**Goal of the exercise**
One range is to be output from the listing below, exactly as written: the line with "(4,52)-(4,58), F-Expr-Size: 1 -> 2" to the line with "(6,29)-(6,41), L-Cluster47: 1 -> 0", both kept.
Start of Dataset records
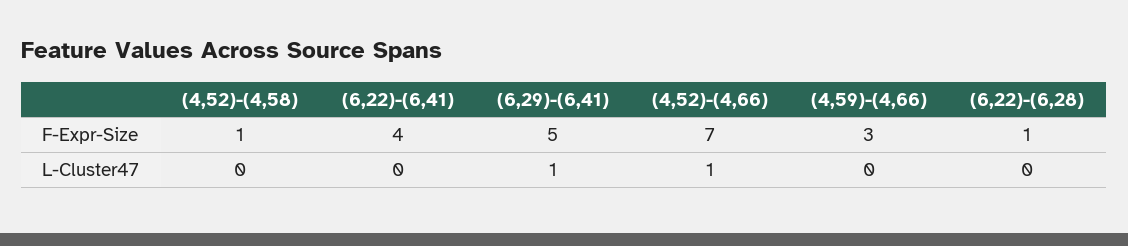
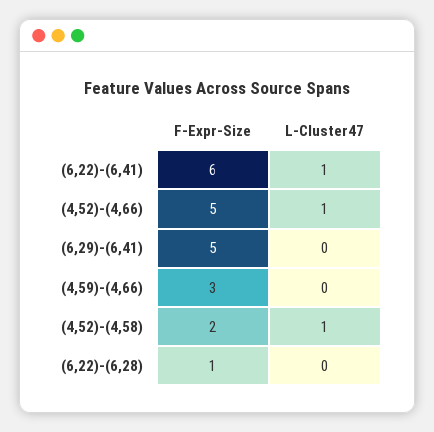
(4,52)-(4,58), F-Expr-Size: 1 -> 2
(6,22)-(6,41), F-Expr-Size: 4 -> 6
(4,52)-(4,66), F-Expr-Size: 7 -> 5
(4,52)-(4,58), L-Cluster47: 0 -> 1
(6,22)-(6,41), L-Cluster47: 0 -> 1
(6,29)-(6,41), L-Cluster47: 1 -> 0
End of Dataset records
Start of Dataset records
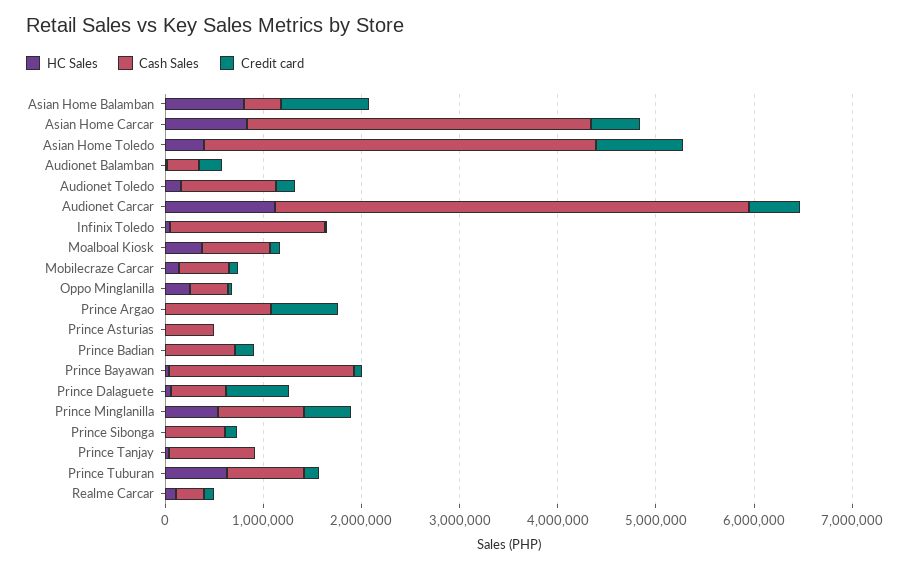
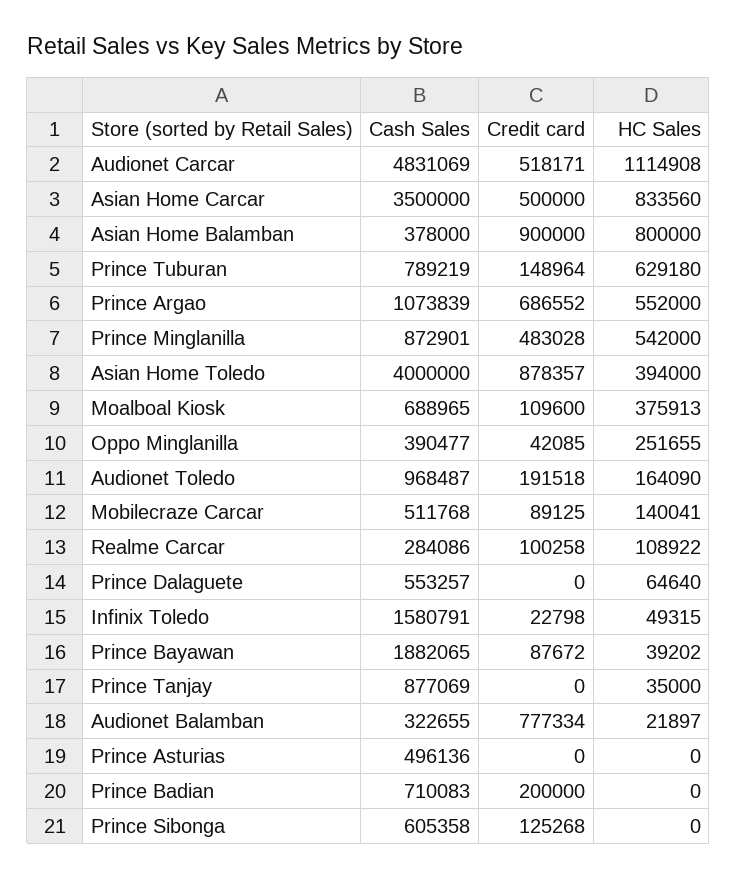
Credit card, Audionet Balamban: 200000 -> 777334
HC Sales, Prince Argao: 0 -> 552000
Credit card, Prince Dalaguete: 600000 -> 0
End of Dataset records
**Response below**
(4,52)-(4,58), F-Expr-Size: 1 -> 2
(6,22)-(6,41), F-Expr-Size: 4 -> 6
(4,52)-(4,66), F-Expr-Size: 7 -> 5
(4,52)-(4,58), L-Cluster47: 0 -> 1
(6,22)-(6,41), L-Cluster47: 0 -> 1
(6,29)-(6,41), L-Cluster47: 1 -> 0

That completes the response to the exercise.